It was now Tuesday 7th March 2023, and it was time to leave Geelong. We had booked in to stay at Ararat for one night before heading back home. Today we had a 180km journey ahead of us, with some planned park activations.
Above:- Map showing the route between Geelong and Ararat. Map c/o Google Maps.
After breakfast, we headed to Fyansford, a small township on the western edge of Geelong. It was named after Captain Foster Fyans who came to Geelong as a Police magistrate in 1837. We wanted to have a look at the Fyansford cement silo which had silo art on it. Sadly, when we got to its location, there was nothing there. We sought some help from Google and sadly found that the silo had been demolished.

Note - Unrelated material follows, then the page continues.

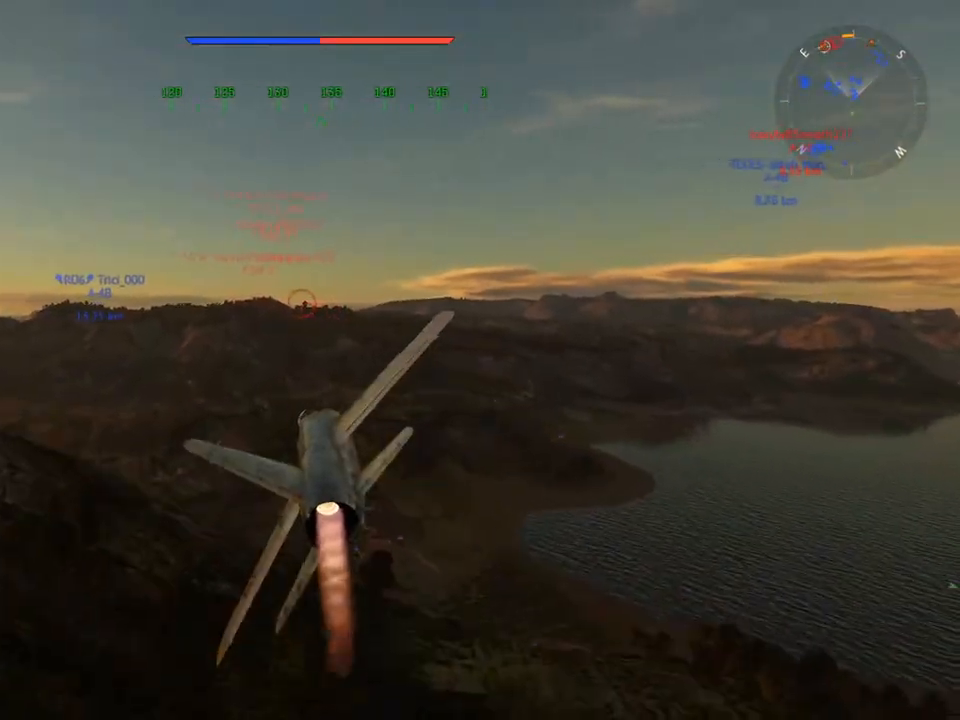
{"keys": ["w"], "mouse": [], "mouse_move": "still", "events": []}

The Fyansford silos were the 14th silo to have been completed in the Australian Silo Art Trail. The silo artist was Rone, a world- renowned street artist who came from Geelong. The silos were demolished in April 2020.
Fortunately, Marija and I did get to see this silo art some years ago in 2018 when we were in Geelong.

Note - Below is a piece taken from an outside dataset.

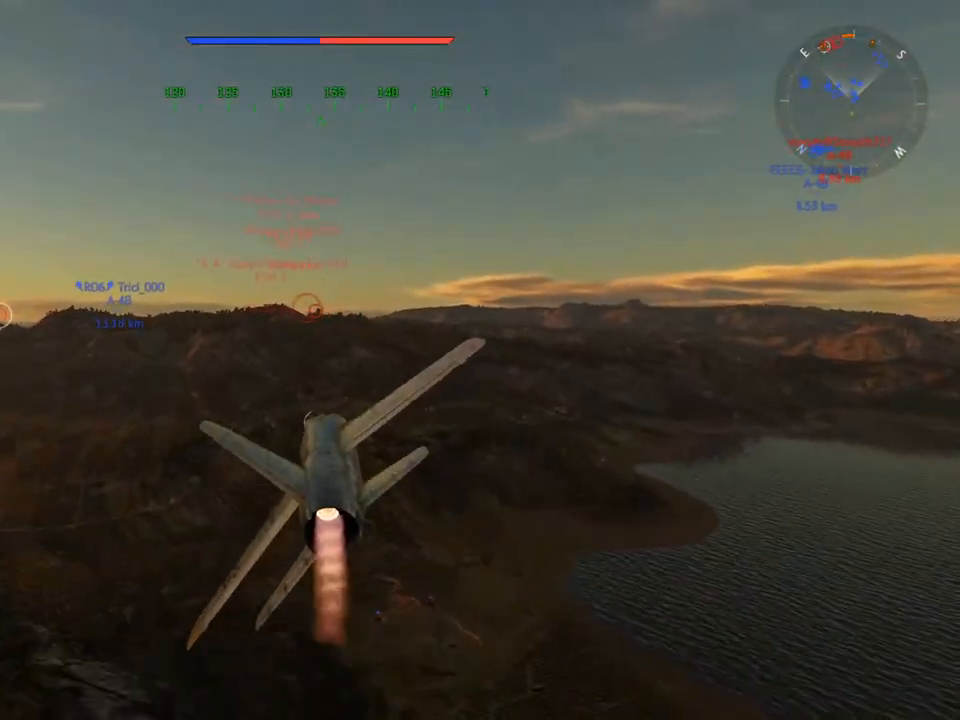
{"keys": ["w"], "mouse": [], "mouse_move": "still", "events": []}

Just around the corner in McCurdy Road are some magnificent old homes. One of those is at 210 McCurdy Road. It is a beautiful stone mansion dating back to 1855.
We left Geelong and headed to Inverleigh along the Hamilton Highway. This small town is about 30km east of Geelong. We have been to Inverleigh before and it is a beautiful little town with quite a bit to see.

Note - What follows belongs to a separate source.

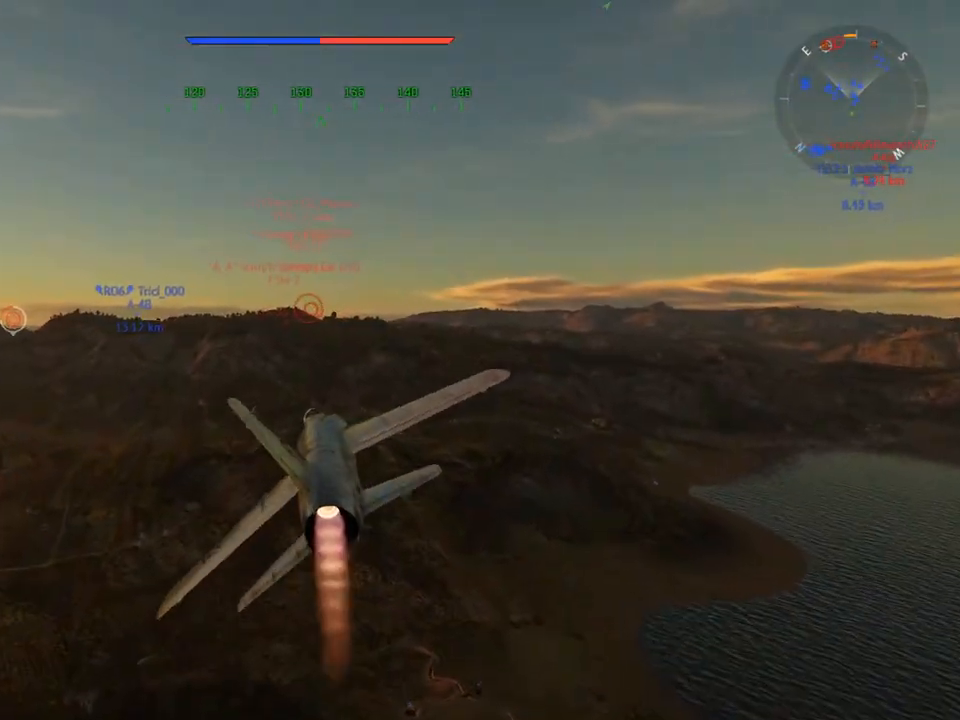
{"keys": ["c", "w"], "mouse": [], "mouse_move": "still", "events": [[283, "c", "down"]]}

Prior to the construction of the Hamilton Highway, the road was known as the Lower Leigh Road and was an early track to the Western District of Victoria. An Inn was built in 1843 by William Lawson near a ford, across the Barwon River. The area was prone to flooding and due to the silt left by floodwaters, the land was perfect for farming.
Between 1851-1853 Lawson built a new hotel, the Horseshoe Inn. In 1853 the township of Inverleigh was proclaimed. In 1855 a bridge was built over the Barwon River at Inverleigh.
Inverleigh took its name from the Leigh River which had been named by the Colonial Surveyor, John Helder Wedge in 1835. Inverleigh is believed to mean ‘mouth of’ or ‘against’ the Leigh River.
Above:- John Helder Wedge. Image c/o Wikipedia.
Inverleigh has a number of historic buildings. They include the Inverleigh Presbyterian church erected in c. 1861, and the Inverleigh school which is on the Victorian Heritage Register.
One of the most impressive buildings in Inverleigh is the Inverleigh Hotel. It is a magnificent bluestone building which dates back to 1856.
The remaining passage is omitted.